EXERCISE REQUIREMENTS:
1. In the diff, why does a visitor who is not logged in and heads to "/auth/register" avoid being sent to the login page?
2. How many lines does the diff add, and how many does it delete?

::: EXTRACT :::

✨ Security guard

2024-01-29 18:33:11 +08:00 · 2024-01-29 18:33:11 +08:00 · 930607f0f2
commit 930607f0f2
parent 2c3d4f86c8
2 changed files with 36 additions and 11 deletions
--- a/view/src/layouts/RootLayout.tsx
+++ b/view/src/layouts/RootLayout.tsx
@ -1,25 +1,36 @@
 import Navbar from "./shared/Navbar.tsx";
-import { readProfiles } from "../stores/userinfo.tsx";
-import { createSignal, Show } from "solid-js";
+import { readProfiles, useUserinfo } from "../stores/userinfo.tsx";
+import { createEffect, createSignal, Show } from "solid-js";
 import { readWellKnown } from "../stores/wellKnown.tsx";
-import { BeforeLeaveEventArgs, useBeforeLeave, useNavigate } from "@solidjs/router";
+import { BeforeLeaveEventArgs, useBeforeLeave, useLocation, useNavigate } from "@solidjs/router";

 export default function RootLayout(props: any) {
  const [ready, setReady] = createSignal(false);

  Promise.all([readWellKnown(), readProfiles()]).then(() => setReady(true));

-  const navigate = useNavigate()
+  const navigate = useNavigate();
+  const userinfo = useUserinfo();

-  useBeforeLeave((e: BeforeLeaveEventArgs) => {
-    const whitelist = ["/auth/login", "/auth/register", "/users/me/confirm"]
+  const location = useLocation();

-    if (!whitelist.includes(e.to.toString()) && !e.defaultPrevented) {
-      e.preventDefault();
-      navigate(`/auth/login?redirect_uri=${e.to.toString()}`)
+  createEffect(() => {
+    if (ready()) {
+      keepGate(location.pathname);
    }
  });

+  function keepGate(path: string, e?: BeforeLeaveEventArgs) {
+    const whitelist = ["/auth/login", "/auth/register", "/users/me/confirm"];
+
+    if (!userinfo?.isLoggedIn && !whitelist.includes(path)) {
+      if (!e?.defaultPrevented) e?.preventDefault();
+      navigate(`/auth/login?redirect_uri=${path}`);
+    }
+  }
+
+  useBeforeLeave((e: BeforeLeaveEventArgs) => keepGate(e.to.toString().split("?")[0], e));
+
  return (
    <Show when={ready()} fallback={
      <div class="h-screen w-screen flex justify-center items-center">
--- a/view/src/pages/auth/login.tsx
+++ b/view/src/pages/auth/login.tsx
@ -15,7 +15,7 @@ export default function LoginPage() {
  const [challenge, setChallenge] = createSignal<any>();
  const [stage, setStage] = createSignal("starting");

-  const[searchParams] = useSearchParams()

::: INFORMATION SUPPLIED :::

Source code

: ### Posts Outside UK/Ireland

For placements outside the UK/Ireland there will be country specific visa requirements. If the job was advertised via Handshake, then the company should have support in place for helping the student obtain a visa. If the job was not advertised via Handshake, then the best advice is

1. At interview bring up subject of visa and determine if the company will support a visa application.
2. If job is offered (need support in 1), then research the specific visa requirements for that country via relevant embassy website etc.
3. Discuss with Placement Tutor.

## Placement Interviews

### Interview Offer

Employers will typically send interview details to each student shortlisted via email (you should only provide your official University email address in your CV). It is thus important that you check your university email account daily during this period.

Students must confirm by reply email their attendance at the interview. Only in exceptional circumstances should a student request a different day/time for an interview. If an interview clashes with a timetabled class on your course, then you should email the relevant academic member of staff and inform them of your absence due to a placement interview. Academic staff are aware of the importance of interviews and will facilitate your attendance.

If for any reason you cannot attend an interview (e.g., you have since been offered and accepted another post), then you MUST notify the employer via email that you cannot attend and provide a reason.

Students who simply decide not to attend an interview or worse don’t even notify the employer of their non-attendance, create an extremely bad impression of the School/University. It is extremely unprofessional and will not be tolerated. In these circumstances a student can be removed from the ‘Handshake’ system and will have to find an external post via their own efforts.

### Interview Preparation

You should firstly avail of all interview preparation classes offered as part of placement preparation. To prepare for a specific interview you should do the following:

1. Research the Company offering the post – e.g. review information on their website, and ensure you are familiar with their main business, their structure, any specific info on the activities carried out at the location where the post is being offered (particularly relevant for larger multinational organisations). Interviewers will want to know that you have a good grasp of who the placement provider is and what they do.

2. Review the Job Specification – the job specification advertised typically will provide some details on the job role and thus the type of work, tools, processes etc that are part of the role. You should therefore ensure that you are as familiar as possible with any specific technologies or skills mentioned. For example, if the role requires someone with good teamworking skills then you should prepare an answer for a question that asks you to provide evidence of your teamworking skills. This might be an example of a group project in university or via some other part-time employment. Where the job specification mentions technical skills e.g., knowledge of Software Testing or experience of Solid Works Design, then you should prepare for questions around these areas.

:::

SOLUTIONS TO THE TASKS:
1. The keepGate function only calls navigate to the login page when the user is not logged in and the path is not in its whitelist. "/auth/register" is in that whitelist, so the redirect does not happen.

2. It adds 36 lines and deletes 11.